▶ [Task instructions]
**1)** In the album page, rewrite the paragraph beginning "Smoke N Mirrors is the debut solo studio album" as a bulleted list that keeps its main facts.
**2)** According to the album page, what was the album's peak chart position in France?

Studio album by B-Real
- Released: February 24, 2009
- Recorded: 2006–2009
- Genre: West Coast hip hop; Latin hip hop;
- Length: 1:00:05
- Label: Duck Down (DDM CD 2090); Koch;
- Producer: Jay Turner (also exec.); B-Real (also exec.); Scoop DeVille; Soopafly; Alchemist; Fifth; Salam Wreck; Sick Jacken;

= Smoke n Mirrors =

Smoke N Mirrors is the debut solo studio album by American rapper B-Real of Cypress Hill. It was released on February 24, 2009, through Duck Down Records with distribution via Koch Entertainment. Production was handled by Jay Turner, Scoop DeVille, Soopafly, Alchemist, Fifth, Salam Wreck, Sick Jacken and B-Real himself. It features guest appearances from Young De, Babydoll Refresh, Bo-Roc, Tek Nizzle, Buckshot, Damian Marley, Kurupt, Mal Verde, Sen Dog, Sick Jacken, Snoop Dogg, Too $hort, Trace Midas and Xzibit.

The album peaked at number 97 in Switzerland, number 142 in France, and number 148 in the United States.

▶ [Dataset excerpts]

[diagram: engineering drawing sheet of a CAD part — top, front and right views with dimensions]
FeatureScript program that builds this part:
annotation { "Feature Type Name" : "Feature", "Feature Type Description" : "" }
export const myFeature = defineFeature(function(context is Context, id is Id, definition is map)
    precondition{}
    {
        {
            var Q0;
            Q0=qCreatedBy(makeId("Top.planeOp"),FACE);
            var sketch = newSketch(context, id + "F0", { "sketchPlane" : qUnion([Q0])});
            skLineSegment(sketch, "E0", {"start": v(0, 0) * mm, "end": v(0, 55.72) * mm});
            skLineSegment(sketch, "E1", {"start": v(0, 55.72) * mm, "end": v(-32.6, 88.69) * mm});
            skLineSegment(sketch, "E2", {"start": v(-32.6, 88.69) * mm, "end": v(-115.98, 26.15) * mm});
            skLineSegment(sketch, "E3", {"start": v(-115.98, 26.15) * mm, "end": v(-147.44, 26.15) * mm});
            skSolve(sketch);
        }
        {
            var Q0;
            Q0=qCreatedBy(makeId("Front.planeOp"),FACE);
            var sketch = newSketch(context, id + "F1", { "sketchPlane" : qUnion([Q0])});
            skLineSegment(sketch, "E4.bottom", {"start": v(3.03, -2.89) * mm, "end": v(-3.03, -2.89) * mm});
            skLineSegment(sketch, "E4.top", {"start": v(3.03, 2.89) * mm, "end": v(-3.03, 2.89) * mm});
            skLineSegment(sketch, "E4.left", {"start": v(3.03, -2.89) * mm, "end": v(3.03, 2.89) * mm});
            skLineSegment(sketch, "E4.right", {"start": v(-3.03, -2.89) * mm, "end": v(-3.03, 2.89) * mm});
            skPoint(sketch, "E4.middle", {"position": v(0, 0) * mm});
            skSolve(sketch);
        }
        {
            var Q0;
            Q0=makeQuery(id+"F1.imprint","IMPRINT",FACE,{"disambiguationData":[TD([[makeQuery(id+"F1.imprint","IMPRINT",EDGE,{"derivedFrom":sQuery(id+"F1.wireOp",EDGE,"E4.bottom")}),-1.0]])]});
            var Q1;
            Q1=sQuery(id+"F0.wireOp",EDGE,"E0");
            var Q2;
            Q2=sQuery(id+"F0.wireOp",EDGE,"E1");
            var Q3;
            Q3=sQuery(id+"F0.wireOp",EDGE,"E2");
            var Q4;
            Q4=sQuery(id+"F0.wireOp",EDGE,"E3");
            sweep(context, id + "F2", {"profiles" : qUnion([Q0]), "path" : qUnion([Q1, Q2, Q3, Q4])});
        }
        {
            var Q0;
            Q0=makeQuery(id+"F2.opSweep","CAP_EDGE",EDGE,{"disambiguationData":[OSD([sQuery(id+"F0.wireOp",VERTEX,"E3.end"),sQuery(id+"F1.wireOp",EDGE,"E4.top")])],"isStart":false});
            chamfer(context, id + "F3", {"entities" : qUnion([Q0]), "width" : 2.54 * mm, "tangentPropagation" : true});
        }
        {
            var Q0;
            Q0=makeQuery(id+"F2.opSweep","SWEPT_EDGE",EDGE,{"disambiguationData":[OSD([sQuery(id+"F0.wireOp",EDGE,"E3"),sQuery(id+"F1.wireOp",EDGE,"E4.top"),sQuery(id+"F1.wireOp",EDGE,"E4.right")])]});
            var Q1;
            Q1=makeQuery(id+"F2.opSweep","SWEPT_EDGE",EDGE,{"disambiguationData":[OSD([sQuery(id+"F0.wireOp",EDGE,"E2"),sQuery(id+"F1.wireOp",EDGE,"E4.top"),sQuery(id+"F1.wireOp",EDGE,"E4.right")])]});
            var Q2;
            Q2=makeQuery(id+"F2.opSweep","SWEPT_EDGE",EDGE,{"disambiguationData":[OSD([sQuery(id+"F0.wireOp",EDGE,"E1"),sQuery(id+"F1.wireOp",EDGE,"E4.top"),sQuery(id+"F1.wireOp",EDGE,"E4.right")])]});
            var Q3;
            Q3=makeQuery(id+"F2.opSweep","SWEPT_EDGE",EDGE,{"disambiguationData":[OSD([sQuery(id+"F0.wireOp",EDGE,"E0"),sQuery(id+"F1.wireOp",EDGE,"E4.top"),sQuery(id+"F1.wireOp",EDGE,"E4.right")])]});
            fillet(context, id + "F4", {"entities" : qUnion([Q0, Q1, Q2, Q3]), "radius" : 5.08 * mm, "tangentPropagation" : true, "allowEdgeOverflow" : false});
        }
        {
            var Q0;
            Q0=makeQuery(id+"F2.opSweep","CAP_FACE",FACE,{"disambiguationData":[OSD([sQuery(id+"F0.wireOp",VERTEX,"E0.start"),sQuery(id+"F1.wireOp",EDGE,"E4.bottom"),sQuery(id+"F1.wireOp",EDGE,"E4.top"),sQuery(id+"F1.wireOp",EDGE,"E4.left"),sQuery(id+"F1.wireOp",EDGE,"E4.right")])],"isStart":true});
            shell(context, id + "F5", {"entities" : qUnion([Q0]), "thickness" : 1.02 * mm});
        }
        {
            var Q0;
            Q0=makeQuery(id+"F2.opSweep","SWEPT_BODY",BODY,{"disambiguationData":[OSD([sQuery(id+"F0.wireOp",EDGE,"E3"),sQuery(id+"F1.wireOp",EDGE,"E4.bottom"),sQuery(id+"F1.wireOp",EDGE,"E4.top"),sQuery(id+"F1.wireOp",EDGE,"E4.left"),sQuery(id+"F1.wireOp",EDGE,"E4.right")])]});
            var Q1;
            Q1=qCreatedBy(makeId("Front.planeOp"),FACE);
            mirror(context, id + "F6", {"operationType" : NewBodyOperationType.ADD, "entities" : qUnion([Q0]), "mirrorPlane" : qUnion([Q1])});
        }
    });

▶ [Task-by-task results]
**1)**
- Album: Smoke N Mirrors, the debut solo studio album by American rapper B-Real of Cypress Hill
- Release date: February 24, 2009
- Label: Duck Down Records, with distribution via Koch Entertainment
- Producers: Jay Turner, Scoop DeVille, Soopafly, Alchemist, Fifth, Salam Wreck, Sick Jacken and B-Real himself
- Guest appearances: Young De, Babydoll Refresh, Bo-Roc, Tek Nizzle, Buckshot, Damian Marley, Kurupt, Mal Verde, Sen Dog, Sick Jacken, Snoop Dogg, Too $hort, Trace Midas and Xzibit

**2)** Number 142.